Your assignment — Look through the entries below and return all lines including the word "size".

The data —
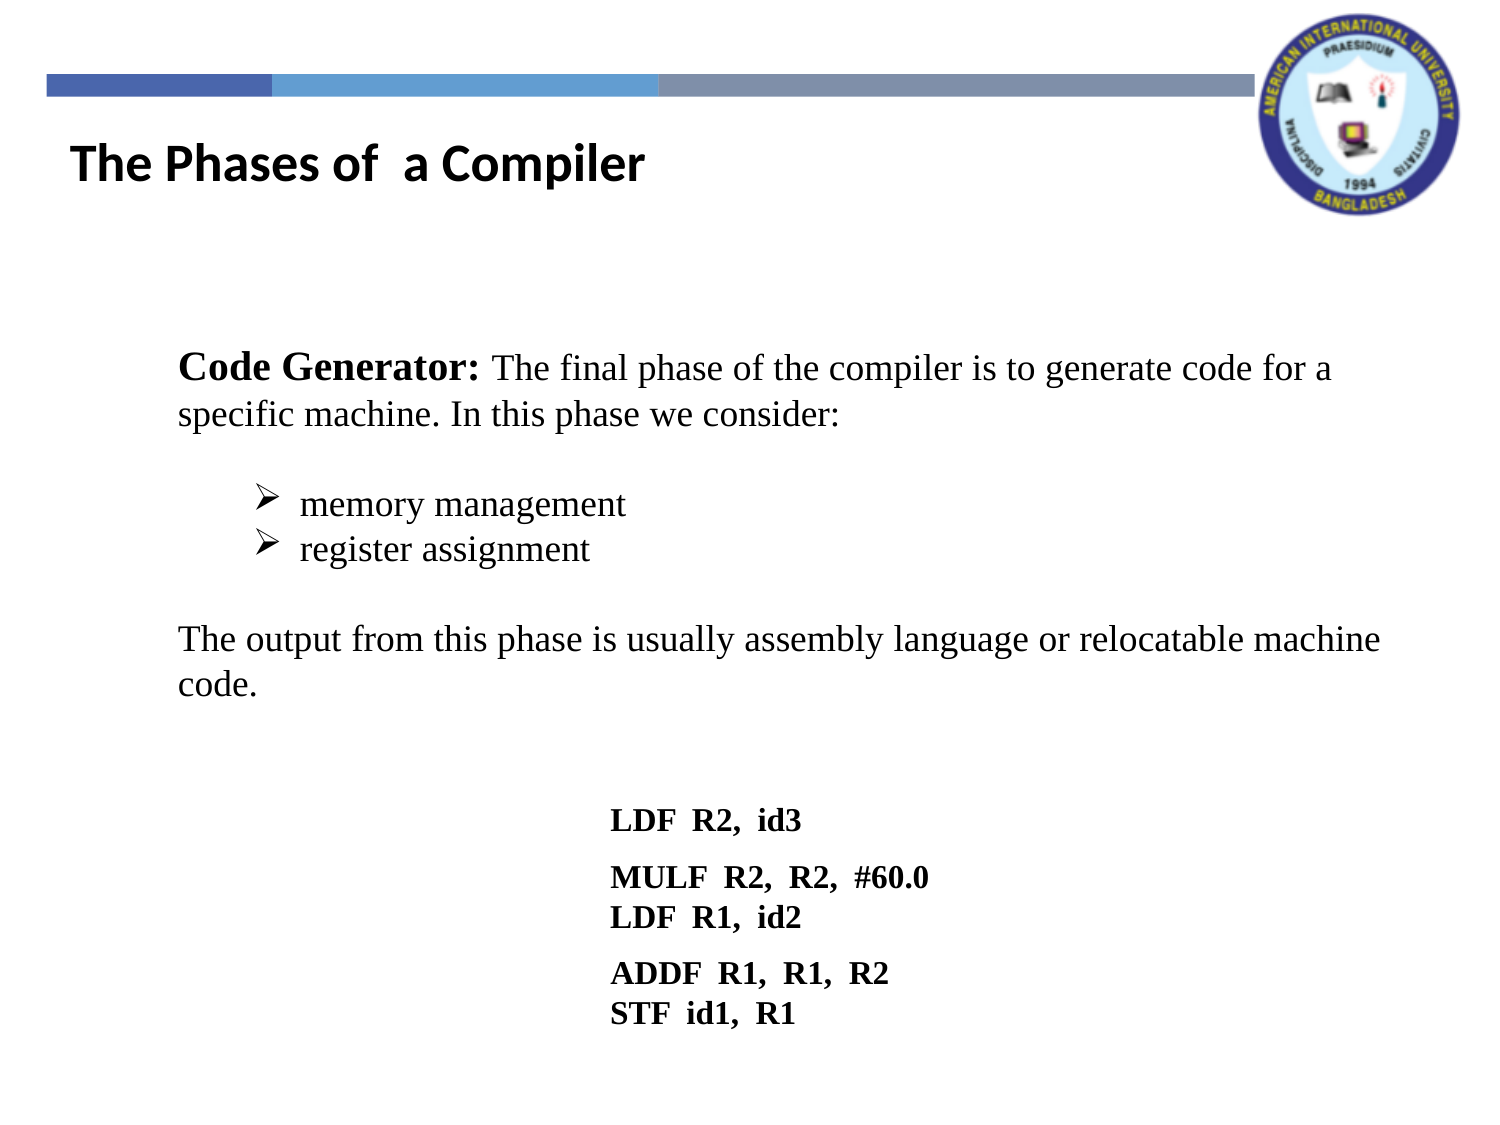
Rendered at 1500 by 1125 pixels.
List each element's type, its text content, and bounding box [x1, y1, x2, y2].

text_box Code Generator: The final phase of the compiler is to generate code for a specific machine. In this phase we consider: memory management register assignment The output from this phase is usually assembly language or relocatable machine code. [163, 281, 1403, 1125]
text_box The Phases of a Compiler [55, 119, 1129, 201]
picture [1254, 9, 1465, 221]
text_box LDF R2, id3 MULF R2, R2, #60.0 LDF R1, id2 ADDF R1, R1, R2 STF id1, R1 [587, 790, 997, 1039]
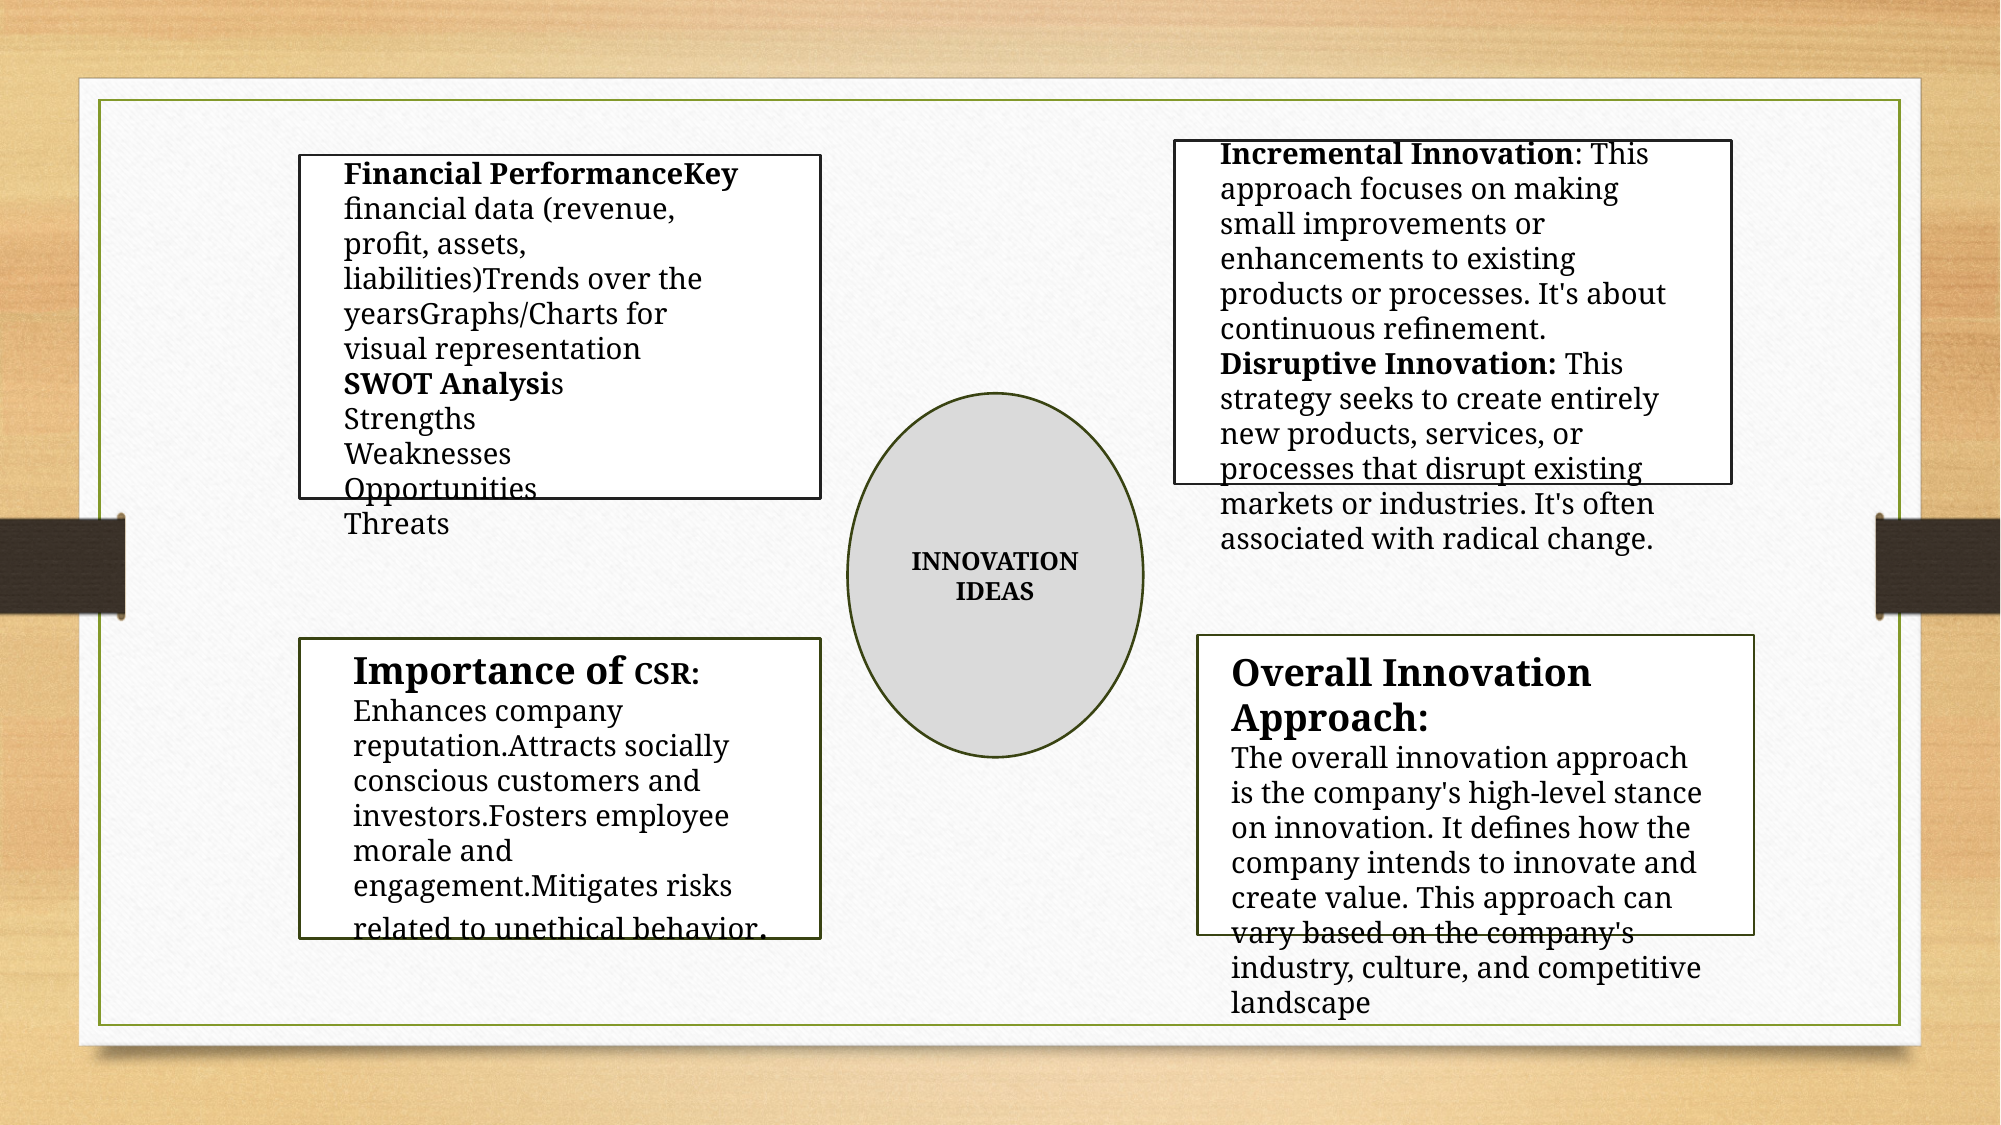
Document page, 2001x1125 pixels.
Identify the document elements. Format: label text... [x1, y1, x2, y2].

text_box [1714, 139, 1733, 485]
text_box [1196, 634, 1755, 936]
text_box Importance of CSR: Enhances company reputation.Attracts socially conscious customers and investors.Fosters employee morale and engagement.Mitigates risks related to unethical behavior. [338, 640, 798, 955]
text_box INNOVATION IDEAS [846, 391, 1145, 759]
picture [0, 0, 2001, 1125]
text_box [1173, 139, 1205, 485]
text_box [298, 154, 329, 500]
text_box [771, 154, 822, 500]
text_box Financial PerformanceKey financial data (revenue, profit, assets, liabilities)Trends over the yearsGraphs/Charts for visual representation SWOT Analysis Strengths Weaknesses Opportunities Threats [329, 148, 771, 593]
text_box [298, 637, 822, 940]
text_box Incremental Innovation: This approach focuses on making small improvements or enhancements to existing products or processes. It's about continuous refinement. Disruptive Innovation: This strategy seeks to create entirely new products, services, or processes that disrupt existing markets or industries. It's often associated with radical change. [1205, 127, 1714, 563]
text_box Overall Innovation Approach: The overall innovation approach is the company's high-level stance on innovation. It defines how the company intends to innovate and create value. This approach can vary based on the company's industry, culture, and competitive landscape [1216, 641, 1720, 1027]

---

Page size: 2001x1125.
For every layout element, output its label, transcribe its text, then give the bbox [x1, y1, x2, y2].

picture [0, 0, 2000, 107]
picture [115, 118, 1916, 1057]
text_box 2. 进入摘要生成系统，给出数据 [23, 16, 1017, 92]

--

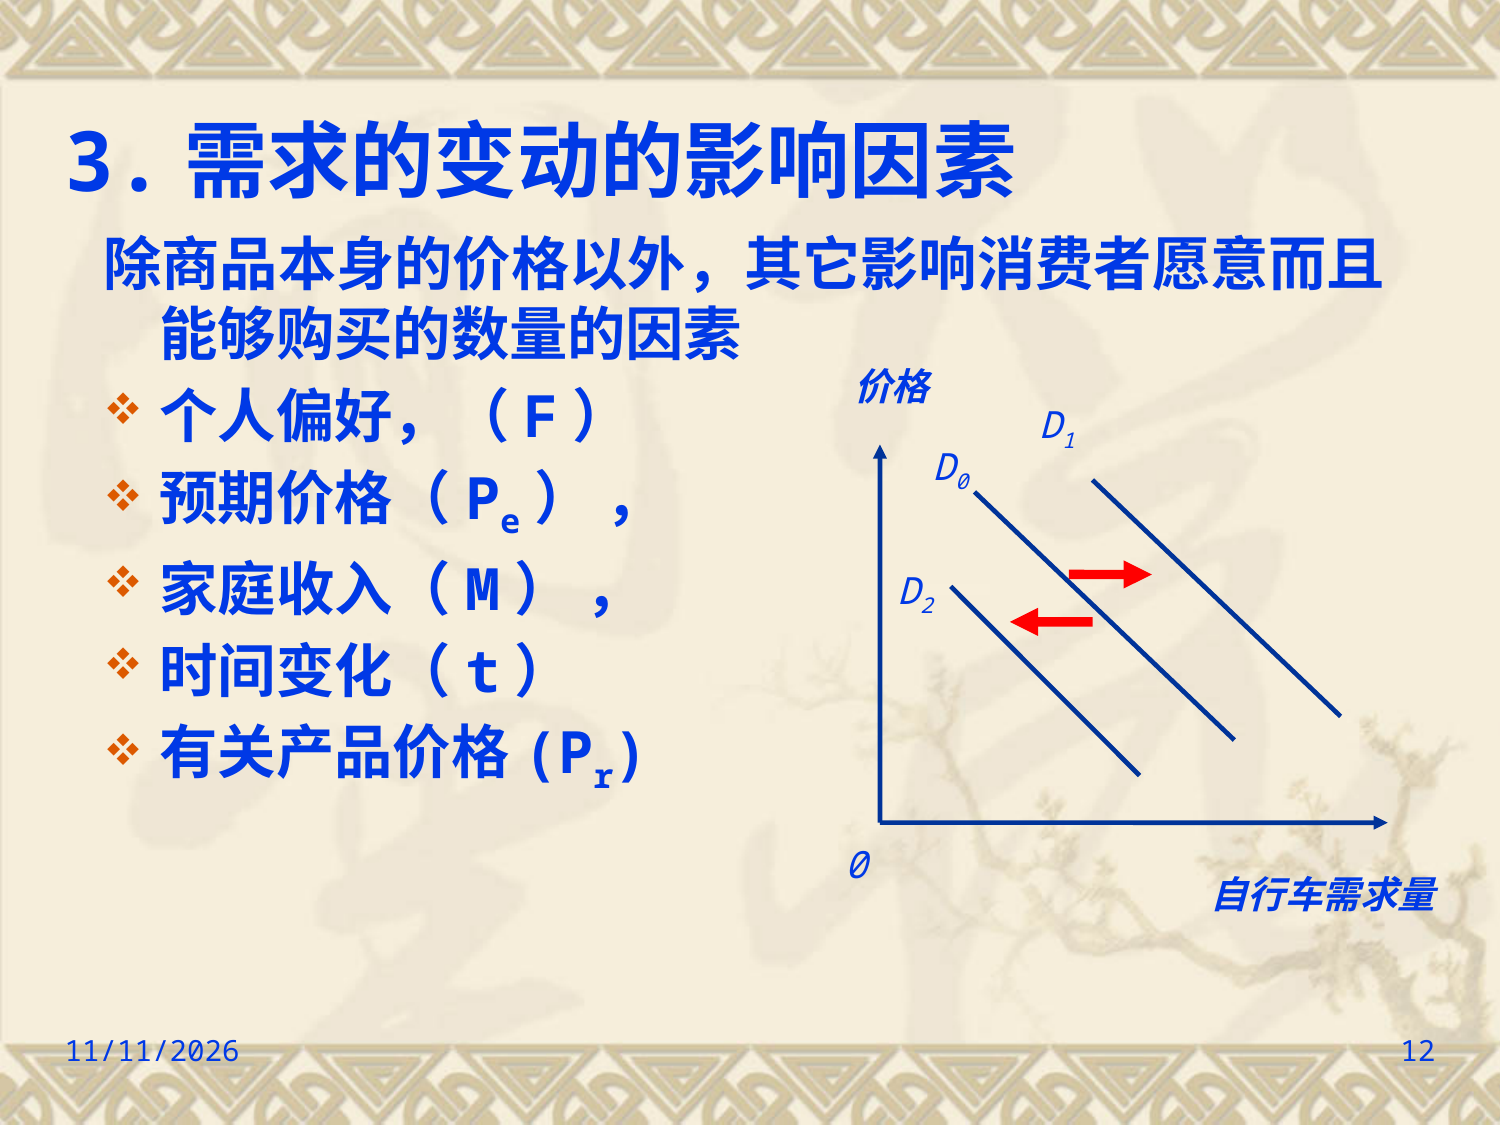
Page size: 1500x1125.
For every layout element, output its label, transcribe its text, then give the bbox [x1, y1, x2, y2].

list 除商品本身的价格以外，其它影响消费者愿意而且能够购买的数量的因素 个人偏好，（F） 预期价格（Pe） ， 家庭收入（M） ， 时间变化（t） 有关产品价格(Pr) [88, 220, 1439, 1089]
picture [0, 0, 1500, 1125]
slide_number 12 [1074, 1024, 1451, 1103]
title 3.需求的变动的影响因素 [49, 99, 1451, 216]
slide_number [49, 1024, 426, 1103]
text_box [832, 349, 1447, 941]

Task result —
Page size: 2001x1125.
Page size: 1500x1125.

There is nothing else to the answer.